[Collected data]
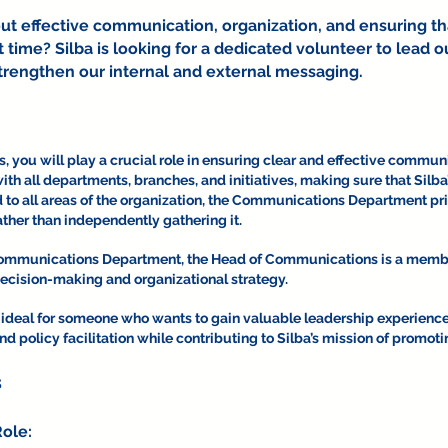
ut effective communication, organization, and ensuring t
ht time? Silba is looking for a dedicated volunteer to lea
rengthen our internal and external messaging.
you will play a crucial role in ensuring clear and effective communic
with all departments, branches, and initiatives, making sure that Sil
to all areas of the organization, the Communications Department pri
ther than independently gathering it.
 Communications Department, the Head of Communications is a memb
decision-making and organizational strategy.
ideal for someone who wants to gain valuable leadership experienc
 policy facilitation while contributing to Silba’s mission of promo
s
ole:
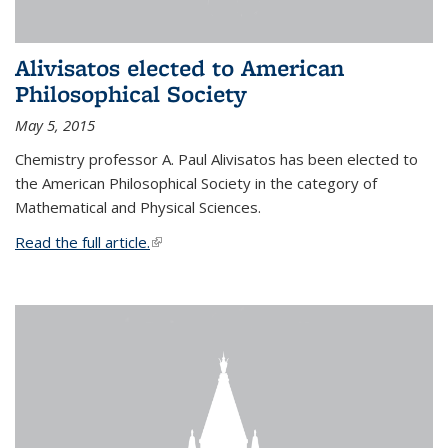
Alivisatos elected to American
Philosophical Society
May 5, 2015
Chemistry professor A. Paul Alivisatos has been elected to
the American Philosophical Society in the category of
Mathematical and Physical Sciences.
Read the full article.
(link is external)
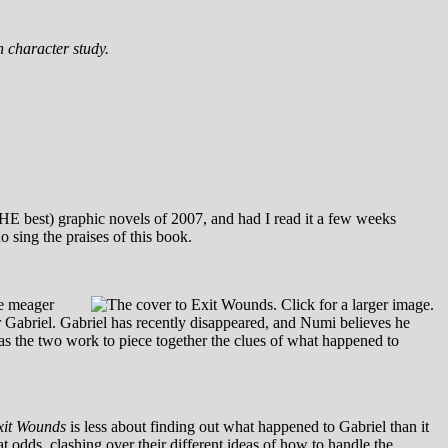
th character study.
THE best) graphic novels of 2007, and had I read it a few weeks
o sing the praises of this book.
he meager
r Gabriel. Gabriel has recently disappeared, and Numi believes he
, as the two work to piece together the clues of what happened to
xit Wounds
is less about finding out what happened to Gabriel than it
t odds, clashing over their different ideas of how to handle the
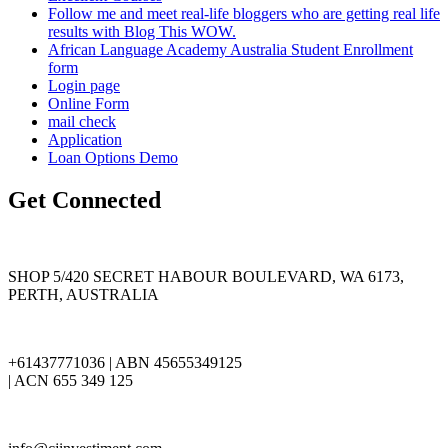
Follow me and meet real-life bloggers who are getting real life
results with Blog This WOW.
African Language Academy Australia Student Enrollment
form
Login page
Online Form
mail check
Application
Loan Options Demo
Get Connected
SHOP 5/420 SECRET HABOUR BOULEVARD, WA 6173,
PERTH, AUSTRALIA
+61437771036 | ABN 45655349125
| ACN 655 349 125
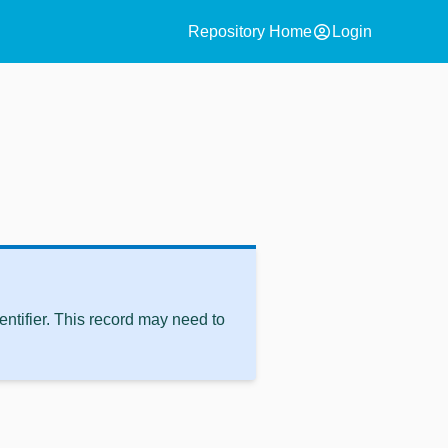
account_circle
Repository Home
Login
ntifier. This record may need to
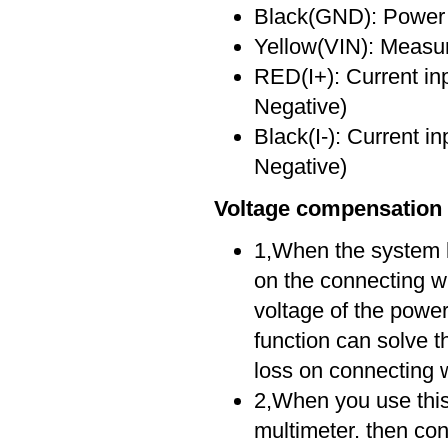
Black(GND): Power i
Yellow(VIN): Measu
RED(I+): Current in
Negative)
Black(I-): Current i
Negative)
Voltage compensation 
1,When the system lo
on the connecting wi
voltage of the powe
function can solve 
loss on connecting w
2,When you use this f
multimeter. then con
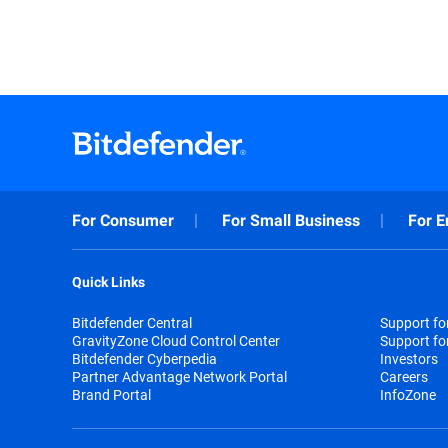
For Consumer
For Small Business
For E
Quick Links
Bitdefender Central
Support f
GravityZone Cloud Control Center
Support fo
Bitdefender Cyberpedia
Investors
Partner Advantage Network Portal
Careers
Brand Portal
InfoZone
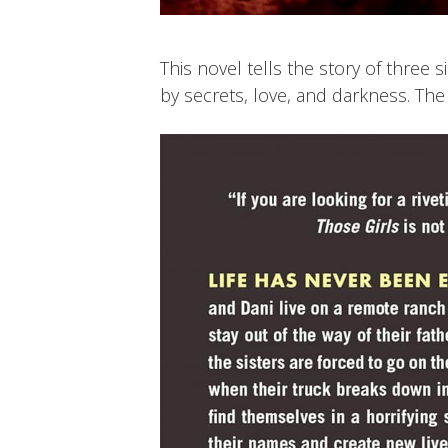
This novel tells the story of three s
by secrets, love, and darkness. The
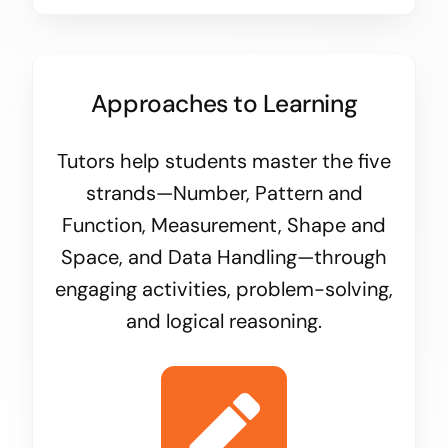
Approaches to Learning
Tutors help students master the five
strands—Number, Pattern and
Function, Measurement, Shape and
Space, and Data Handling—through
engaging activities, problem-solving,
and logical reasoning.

...

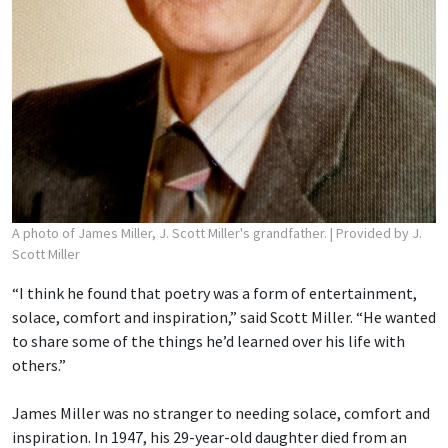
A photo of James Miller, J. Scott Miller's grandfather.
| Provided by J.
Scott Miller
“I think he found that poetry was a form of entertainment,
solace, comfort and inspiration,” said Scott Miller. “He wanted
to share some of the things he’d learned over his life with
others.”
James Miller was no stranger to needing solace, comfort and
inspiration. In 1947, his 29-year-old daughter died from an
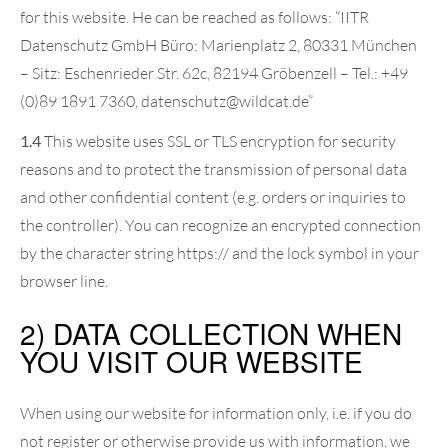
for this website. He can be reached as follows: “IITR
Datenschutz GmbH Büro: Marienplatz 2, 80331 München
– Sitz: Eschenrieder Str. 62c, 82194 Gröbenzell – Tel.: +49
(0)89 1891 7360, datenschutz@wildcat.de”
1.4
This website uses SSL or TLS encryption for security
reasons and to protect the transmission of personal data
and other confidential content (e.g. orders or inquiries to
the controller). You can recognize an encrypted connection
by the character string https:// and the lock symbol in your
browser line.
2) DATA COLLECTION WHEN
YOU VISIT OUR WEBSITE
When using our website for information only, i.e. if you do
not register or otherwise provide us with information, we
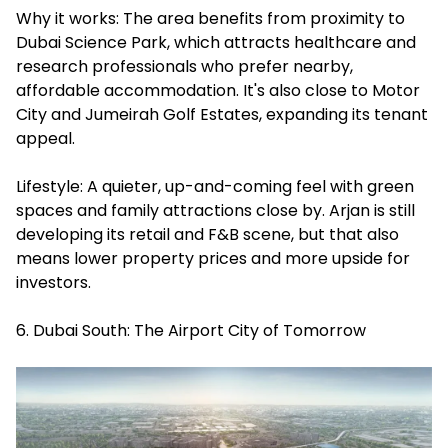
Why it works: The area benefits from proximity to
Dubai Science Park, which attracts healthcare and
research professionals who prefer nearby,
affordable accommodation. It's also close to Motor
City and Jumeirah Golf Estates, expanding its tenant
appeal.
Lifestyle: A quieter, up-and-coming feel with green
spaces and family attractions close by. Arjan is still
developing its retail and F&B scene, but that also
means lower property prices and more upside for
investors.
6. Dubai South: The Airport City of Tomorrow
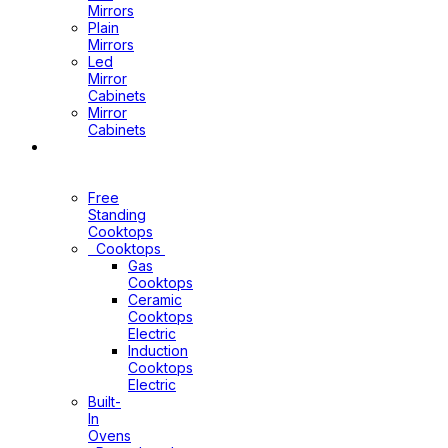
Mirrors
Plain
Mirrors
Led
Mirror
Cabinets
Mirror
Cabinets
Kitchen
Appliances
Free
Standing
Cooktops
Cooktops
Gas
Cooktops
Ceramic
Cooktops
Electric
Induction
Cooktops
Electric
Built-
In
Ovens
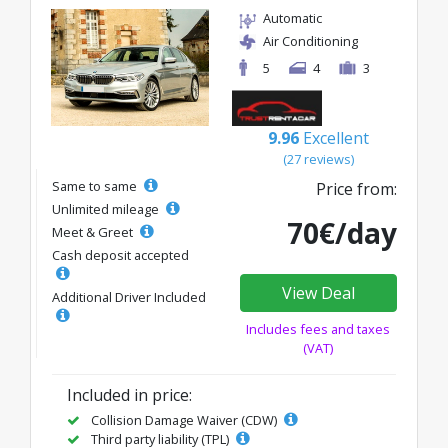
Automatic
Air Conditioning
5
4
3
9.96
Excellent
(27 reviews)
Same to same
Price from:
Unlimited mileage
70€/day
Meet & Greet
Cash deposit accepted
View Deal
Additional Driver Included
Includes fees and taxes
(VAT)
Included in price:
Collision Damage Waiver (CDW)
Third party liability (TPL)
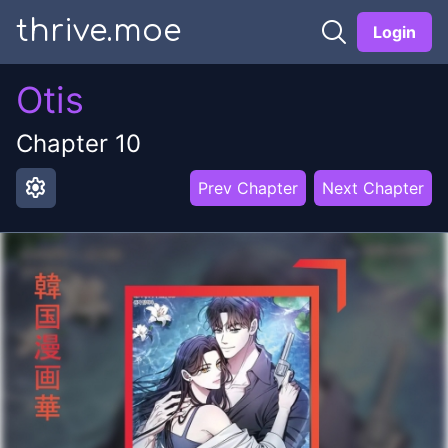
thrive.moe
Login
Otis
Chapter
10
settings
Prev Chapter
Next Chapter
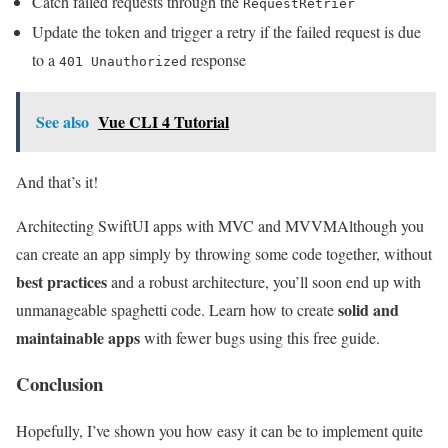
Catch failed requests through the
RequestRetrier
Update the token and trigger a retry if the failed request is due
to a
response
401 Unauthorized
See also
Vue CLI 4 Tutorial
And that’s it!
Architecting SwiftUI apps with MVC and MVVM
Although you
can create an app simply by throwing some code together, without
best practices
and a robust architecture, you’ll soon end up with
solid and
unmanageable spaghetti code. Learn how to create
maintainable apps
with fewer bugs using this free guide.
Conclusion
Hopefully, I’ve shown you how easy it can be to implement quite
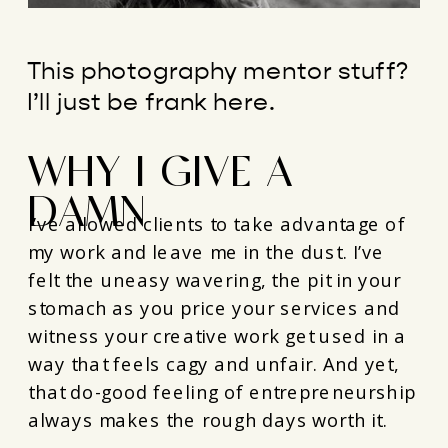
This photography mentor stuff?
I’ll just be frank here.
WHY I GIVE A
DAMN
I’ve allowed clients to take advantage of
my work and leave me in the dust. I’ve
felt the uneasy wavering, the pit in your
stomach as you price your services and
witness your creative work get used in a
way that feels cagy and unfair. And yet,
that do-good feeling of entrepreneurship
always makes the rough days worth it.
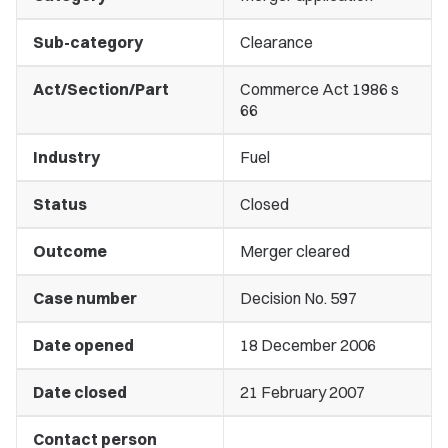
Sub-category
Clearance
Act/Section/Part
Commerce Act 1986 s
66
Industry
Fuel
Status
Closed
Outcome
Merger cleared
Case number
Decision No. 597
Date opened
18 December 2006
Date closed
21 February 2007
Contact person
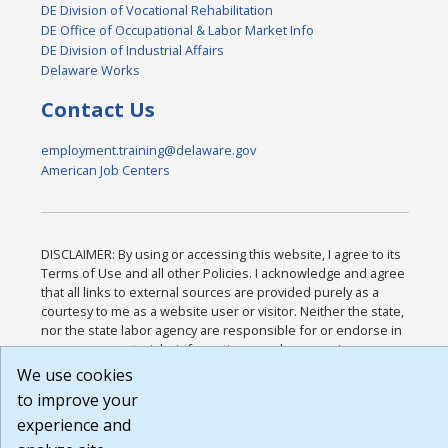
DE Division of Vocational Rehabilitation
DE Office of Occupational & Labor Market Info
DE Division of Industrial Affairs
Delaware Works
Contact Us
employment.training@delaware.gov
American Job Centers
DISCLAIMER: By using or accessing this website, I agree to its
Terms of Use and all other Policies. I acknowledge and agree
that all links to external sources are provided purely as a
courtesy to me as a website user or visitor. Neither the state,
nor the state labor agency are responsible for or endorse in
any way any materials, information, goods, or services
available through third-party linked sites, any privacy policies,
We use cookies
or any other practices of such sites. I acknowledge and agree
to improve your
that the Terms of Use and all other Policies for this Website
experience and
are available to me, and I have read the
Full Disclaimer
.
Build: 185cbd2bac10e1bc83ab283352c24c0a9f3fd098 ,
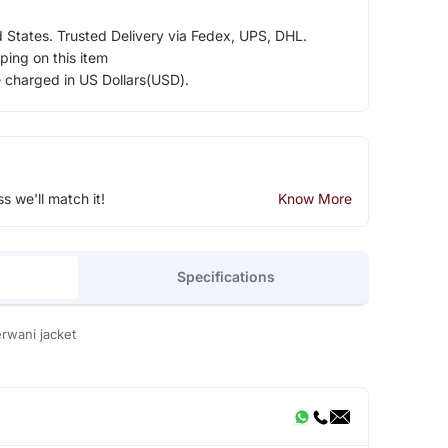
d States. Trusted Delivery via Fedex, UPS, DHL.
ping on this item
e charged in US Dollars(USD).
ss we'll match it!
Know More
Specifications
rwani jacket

==

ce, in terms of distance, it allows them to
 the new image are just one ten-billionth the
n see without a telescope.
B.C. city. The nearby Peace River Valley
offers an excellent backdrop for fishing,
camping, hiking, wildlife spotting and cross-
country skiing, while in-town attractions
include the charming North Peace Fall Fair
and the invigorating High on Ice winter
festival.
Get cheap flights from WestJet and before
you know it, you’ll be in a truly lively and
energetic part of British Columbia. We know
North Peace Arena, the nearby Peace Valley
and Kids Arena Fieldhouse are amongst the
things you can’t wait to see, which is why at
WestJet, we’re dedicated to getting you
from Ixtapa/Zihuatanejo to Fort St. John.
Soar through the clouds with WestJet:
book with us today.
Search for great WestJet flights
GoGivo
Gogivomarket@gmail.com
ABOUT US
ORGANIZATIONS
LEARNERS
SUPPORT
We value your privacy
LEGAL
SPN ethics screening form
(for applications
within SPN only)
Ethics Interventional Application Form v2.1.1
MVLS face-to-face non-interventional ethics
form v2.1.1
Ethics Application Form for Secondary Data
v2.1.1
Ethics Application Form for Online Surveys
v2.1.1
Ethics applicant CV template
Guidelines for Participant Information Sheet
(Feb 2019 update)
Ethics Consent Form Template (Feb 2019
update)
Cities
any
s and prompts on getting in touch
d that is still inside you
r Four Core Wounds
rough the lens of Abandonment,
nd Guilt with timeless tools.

Aim of the task
Write out everything from the line containing "ut effective communication, organization, and" down to the line containing "t odds, clashing", switching "Communications Department" to "Outreach Department" and leaving all else unchanged. Leave the pictures out.

Answer
ut effective communication, organization, and ensuring t
ht time? Silba is looking for a dedicated volunteer to lea
rengthen our internal and external messaging.
you will play a crucial role in ensuring clear and effective communic
with all departments, branches, and initiatives, making sure that Sil
to all areas of the organization, the Outreach Department pri
ther than independently gathering it.
 Outreach Department, the Head of Communications is a memb
decision-making and organizational strategy.
ideal for someone who wants to gain valuable leadership experienc
 policy facilitation while contributing to Silba’s mission of promo
s
ole:
Alivisatos elected to American
Philosophical Society
May 5, 2015
Chemistry professor A. Paul Alivisatos has been elected to
the American Philosophical Society in the category of
Mathematical and Physical Sciences.
Read the full article.
(link is external)
th character study.
THE best) graphic novels of 2007, and had I read it a few weeks
o sing the praises of this book.
he meager
r Gabriel. Gabriel has recently disappeared, and Numi believes he
, as the two work to piece together the clues of what happened to
xit Wounds
is less about finding out what happened to Gabriel than it
t odds, clashing over their different ideas of how to handle the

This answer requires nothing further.